Because my first experience of SACRE?
It wasn’t exactly inspiring.
The folder
Early in my teaching career, SACRE meant one thing: a folder. A common misconception was this folder which was the RE Agreed syllabus was called SACRE. A big, clunky, slightly intimidating folder full of guidance about what I should be teaching. It landed on my desk with all the warmth of a compliance document and none of the clarity of actual support.
No one explained what SACRE really was. No one showed me how it could help. So I did what most teachers do; I asked around. And what came back?
Words like quorate, monitoring, voting. Which, if we’re honest, don’t exactly scream, ‘this will transform your teaching.’ So I filed SACRE mentally under: Statutory. Necessary. Not especially useful.
And from conversations I still have today, I wasn’t alone.
Fast forward
A few years later, I hit that stage in my career. You know the one. Where you start thinking beyond your own classroom. Where you want to do something for the subject. Where ‘just getting through the scheme of work’ isn’t quite enough anymore. Someone suggested SACRE again.This time, I said yes. With hesitation.
I walked into my first meeting expecting… well, more of the same. Minutes. Motions. Mild confusion. Instead? A room full of people who actually cared. Teachers. Faith representatives. Council members. Real conversations. Real purpose. Not just ticking boxes but asking: ‘How do we actually support RE teachers in this area?’
It was a completely different experience. And honestly? It changed my view of SACRE entirely.
Two SACREs, two realities
Here’s the thing: not all SACREs are the same. Some are just… existing.
- Struggling for members
- Focused on being ‘quorate’
- Minimal engagement with schools
- Sending out syllabuses and hoping for the best
Others? They’re alive.
- Actively recruiting diverse members
- Building relationships across communities
- Talking to schools, not at them
- Offering real support, not just documents
I’ve now seen both. And the difference is night and day.
What good looks like
Take Oldham. What’s happening there isn’t magic it’s intentional.
- A clear vision: We are here to support teachers and students in RE.
- Strong leadership: Not one person doing everything, but a team driving things forward.
- Actual communication: WhatsApp groups. Social media. Turning up to each other’s events. Being visible.
- Real listening: Not guessing what schools need but asking them. And then acting on it.

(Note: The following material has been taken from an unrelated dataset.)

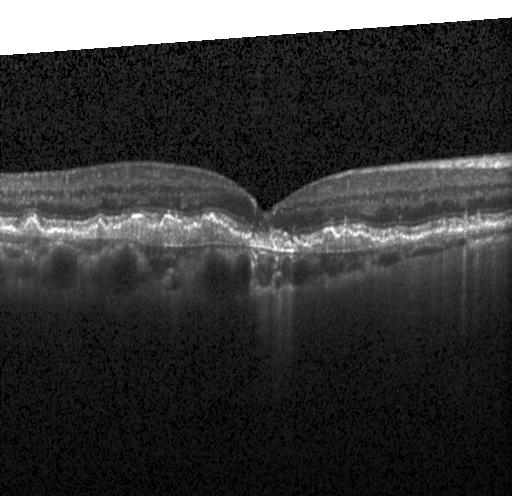
Diagnosis: choroidal neovascularization.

If schools aren’t meeting RE hours, they challenge it. If teachers need support, they provide training. If a new syllabus is launched, they don’t just email it and disappear. They follow through.

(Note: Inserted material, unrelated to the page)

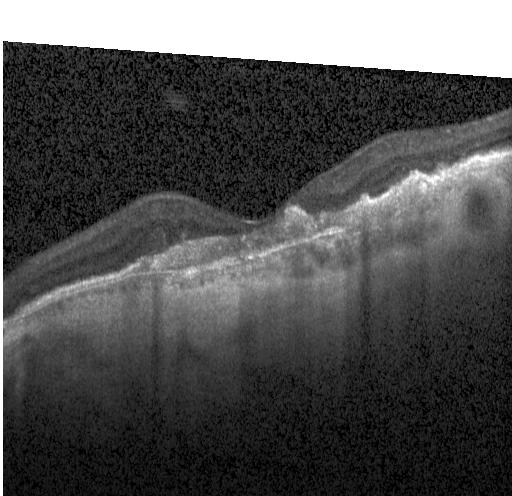
Finding: CNV.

This is the key change. SACRE stops being about just approving documents. It becomes about supporting people and from my experience that is when it works.
‘Be more Oldham’
There’s a phrase we’ve started using: Be more Oldham. Not because it’s perfect but because it’s purposeful. Oldham SACRE;
- Celebrate success (not just flag problems)
- Share what’s happening publicly
- Create opportunities for schools to learn from each other
- Recognise great RE through awards and showcases
And crucially they make the work visible. Because if no one knows what SACRE does…why would anyone care?
Why this matters
Let’s not pretend RE is in an easy place right now.
- Curriculum time gets squeezed.
- Specialists are stretched.
- Support can feel… patchy.
SACRE, when it works, can be a genuine lever for change. But only if the right people are involved. And here’s the uncomfortable truth:
SACRE needs teachers more than teachers realise they need SACRE.
Because without classroom voices:
- Decisions lack context
- Priorities miss the mark
- Support becomes guesswork
Since joining, I’ve gained;
- Direct connections with faith representatives
- People I can email (or message) and get real answers
- Support with trips, visitors, and resources
- A wider network beyond my school
And maybe most importantly… A sense that RE isn’t something I’m doing in isolation.
So… Should You Join?
Honestly? Yes. But not passively. Don’t join just to sit in meetings and nod. Join to;
- Ask questions
- Challenge things
- Build connections
- Make it better
Because if your local SACRE feels like my first experience? It won’t improve on its own. ‘Join your local SACRE’ can sound like a chore. But it doesn’t have to be. Done well, it’s not a committee. It’s a community. And the difference that community can make to RE in your area is genuinely huge?
So, join your local SACRE. Just don’t leave it the way you found it.